Dynamic vaso-occlusive and vaso-proliferative events occur in sickle cell retinopathy. Using streptavidin peroxidase immunohistochemistry, we investigated changes in distribution and relative levels of components in the fibrinolytic system and growth factors in retina and choroid from 2 sickle cell patients: a 20 month old SS patient and a 54 year old SC patient. Antigen localization in the sickle cell patients was compared to localization from 2 non-sickle cell, non-diabetic control subjects. In the fibrinolytic system, tissue plasminogen activator (tPA) localization and immunoreactivity were comparable in all eyes, but plasminogen activator inhibitor-1 (PAI-1) immunoreactivity was elevated within the walls of retinal vessels in the sickle cell tissue.
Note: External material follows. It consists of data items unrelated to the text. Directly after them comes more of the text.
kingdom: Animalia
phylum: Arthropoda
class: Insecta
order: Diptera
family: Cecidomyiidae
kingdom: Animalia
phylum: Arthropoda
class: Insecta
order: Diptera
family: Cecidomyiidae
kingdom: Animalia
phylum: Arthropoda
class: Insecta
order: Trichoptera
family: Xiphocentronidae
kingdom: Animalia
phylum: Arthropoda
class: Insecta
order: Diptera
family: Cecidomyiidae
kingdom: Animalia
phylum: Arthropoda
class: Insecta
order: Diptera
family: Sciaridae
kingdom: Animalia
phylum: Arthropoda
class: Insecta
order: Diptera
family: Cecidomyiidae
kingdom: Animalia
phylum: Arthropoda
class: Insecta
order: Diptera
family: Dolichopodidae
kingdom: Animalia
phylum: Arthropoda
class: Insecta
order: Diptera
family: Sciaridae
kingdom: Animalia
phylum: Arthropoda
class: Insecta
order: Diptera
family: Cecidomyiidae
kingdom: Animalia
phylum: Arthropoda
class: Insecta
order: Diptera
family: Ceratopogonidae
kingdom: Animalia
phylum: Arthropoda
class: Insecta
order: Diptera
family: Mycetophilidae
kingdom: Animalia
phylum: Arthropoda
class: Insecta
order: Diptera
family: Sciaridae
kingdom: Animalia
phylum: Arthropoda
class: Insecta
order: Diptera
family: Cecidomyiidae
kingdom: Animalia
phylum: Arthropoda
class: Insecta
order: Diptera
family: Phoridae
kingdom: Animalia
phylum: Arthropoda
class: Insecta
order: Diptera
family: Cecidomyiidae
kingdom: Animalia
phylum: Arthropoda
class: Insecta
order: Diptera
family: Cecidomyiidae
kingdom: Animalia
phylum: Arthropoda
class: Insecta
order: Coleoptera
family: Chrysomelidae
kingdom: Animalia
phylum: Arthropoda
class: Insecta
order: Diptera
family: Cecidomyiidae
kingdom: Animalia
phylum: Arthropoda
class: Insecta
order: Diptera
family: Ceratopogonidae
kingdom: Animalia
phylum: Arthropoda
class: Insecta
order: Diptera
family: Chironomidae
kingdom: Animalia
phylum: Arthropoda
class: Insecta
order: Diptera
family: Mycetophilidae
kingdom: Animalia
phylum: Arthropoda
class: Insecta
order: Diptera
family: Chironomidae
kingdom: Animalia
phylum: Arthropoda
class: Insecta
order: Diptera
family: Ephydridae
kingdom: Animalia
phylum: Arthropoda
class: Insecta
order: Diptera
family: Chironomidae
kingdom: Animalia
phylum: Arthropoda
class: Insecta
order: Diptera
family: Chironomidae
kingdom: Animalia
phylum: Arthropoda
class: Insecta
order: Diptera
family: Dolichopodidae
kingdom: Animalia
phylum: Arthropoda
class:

Immunoreactive fibrin was often observed within the lumen of retinal and choroidal vessels and in choroidal neo-vascularization (CNV) in sickle cell subjects. Blood vessels containing fibrin generally exhibited elevated PAI-1 immunoreactivity. Von Willebrand's factor (vWf) and basic fibroblast growth factor (bFGF) immunoreactivity in sickle cell patients were elevated in choriocapillaris and the walls of some retinal vessels. Transforming growth factor-beta 1 (TGF-beta 1) immunoreactivity was significantly lower in sickle cell choriocapillaris than in controls. In chorioretinal pigmented lesions of the SC patient, bFGF and TGF-beta 1, beta 2, and beta 3 immunoreactivity was present within migrating retinal pigment epithelial (RPE) cells. Our interpretation of the data presented in this case study is that fibrin deposition within retinal and choroidal vessels of sickle cell subjects may occur due to elevated PAI-1 activity. Moreover, vaso-occlusions of choroidal vessels may influence the expression of growth factors in choriocapillaris endothelium, which could stimulate formation of choroidal neovascularization. Finally, fibrosis and gliosis in and near chorioretinal pigmented lesions may be stimulated by RPE production of bFGF and TGF-beta's.